Alexis is older and stiffer now, almost 42 at this point, and much older than that in terms of actual functioning level because of the highly sedentary nature of her existence. At this point, she has neither the interest nor the resilience to participate at the level of activity and social interaction that she previously enjoyed. Alexis now needs a different staffing model and staff need a different skill set than was previously the case.

What seems to work best for Alexis now is to either hire older women with families of their own who have the understanding and compassion to be able to deal with Alexis as you would with babies or very young children, which, in some ways, is the level at which she functions. We have also had success employing single young people who are planning to build a career in this field. Currently, all of these people are immigrants to our country and come from the same ethnic background and our ‘Alexis team’ now seems to function like one extended family unit, which is a comfort and a blessing to all three of us. I don’t know if this will last but I can say that I have never experienced such peace and satisfaction in the hiring process as I have over the past few years. More importantly, Alexis seems more content and settled than she has been for a long time!

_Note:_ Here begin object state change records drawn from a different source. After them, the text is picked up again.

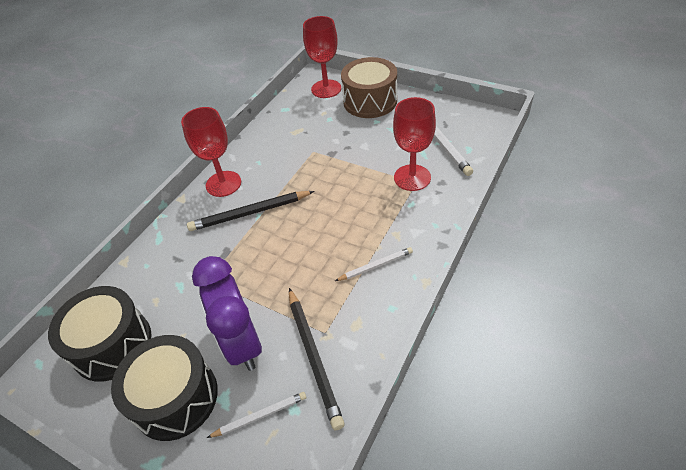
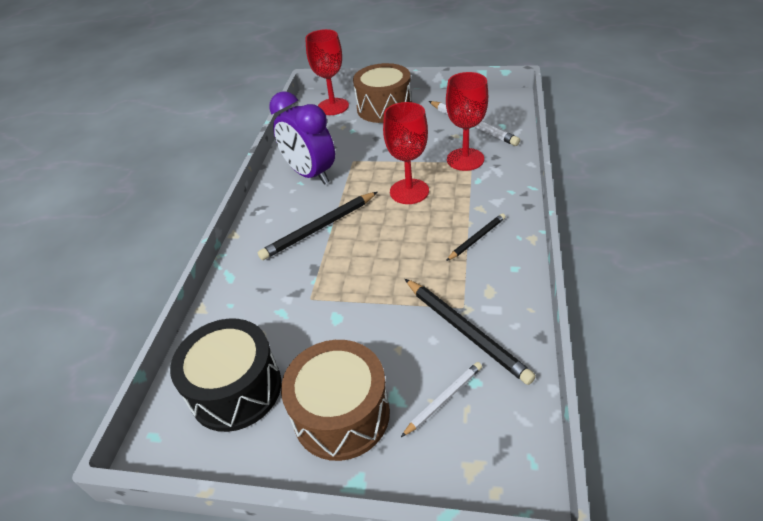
camera: 20 degrees left, 5 degrees down
black drum [111,335,218,441] -> brown drum [281,340,390,461]
red goblet [181,107,241,197] -> red goblet moved to [383,102,429,204]
purple clock [192,256,262,371] -> purple clock moved to [269,91,335,185]
white pencil [335,247,413,281] -> black pencil [446,213,506,261]

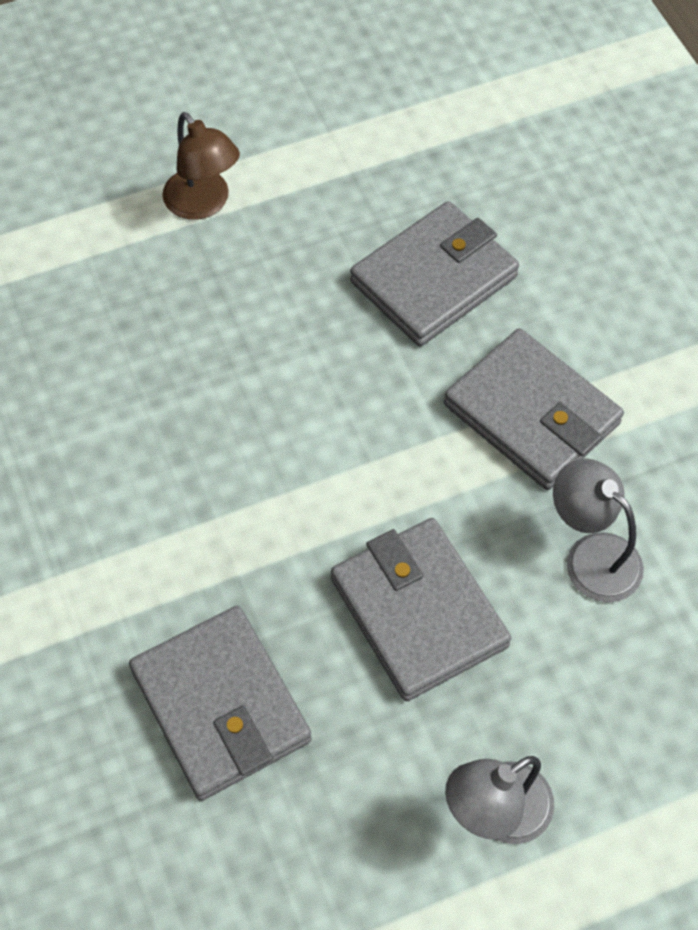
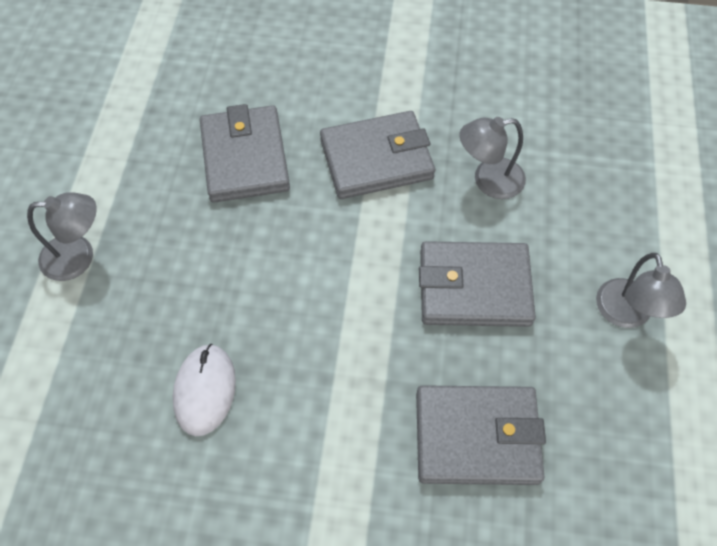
camera: 60 degrees left, 0 degrees up
brown lamp [162,112,240,220] -> grey lamp [27,192,97,281]
none -> white mouse [173,344,236,436]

Over one hundred different people have worked with Alexis through the years because until recently we were hiring parttime staff only and, as I said, many of those were students who treated this situation as a temporary practicum and lasted for only a year or two at best.

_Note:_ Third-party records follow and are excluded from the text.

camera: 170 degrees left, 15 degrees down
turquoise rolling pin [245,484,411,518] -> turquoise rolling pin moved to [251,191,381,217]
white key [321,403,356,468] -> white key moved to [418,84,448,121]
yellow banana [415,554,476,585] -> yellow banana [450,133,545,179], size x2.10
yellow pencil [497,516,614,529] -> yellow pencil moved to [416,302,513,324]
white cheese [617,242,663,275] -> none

All of these people, through their various personal interests and personality qualities have brought special gifts to Alexis and to us in terms of opening up our world and forcing us to become more flexible and broad-based than we would otherwise have been. In many different ways they have enriched our lives, perhaps, for Joe and me, even more than might have been the case if we had never had to travel down this path.


Well that is our life and Alexis’ life in a nutshell! It has been a very different life than the one Joe and I planned together when we were a young family with two bright, active children. But then Alexis was born, and everything changed. And we changed.

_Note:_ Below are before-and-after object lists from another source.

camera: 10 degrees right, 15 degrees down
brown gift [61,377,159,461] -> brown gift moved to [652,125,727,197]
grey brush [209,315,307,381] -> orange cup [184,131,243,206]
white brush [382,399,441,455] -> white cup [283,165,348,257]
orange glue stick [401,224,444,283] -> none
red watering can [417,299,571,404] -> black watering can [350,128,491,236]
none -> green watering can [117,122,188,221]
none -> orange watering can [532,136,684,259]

Our two older children, Marcus and Juliana, are leading happy and productive lives elsewhere with their partners and children (two each). Joe and I each had a career although limited in some ways. And we also have Alexis and all the richness she has truly brought into our lives. As for me personally, although I never had the opportunity to pursue my theoretical interest in creativity, I have certainly had the opportunity to live creatively, and have made many interesting discoveries along the way!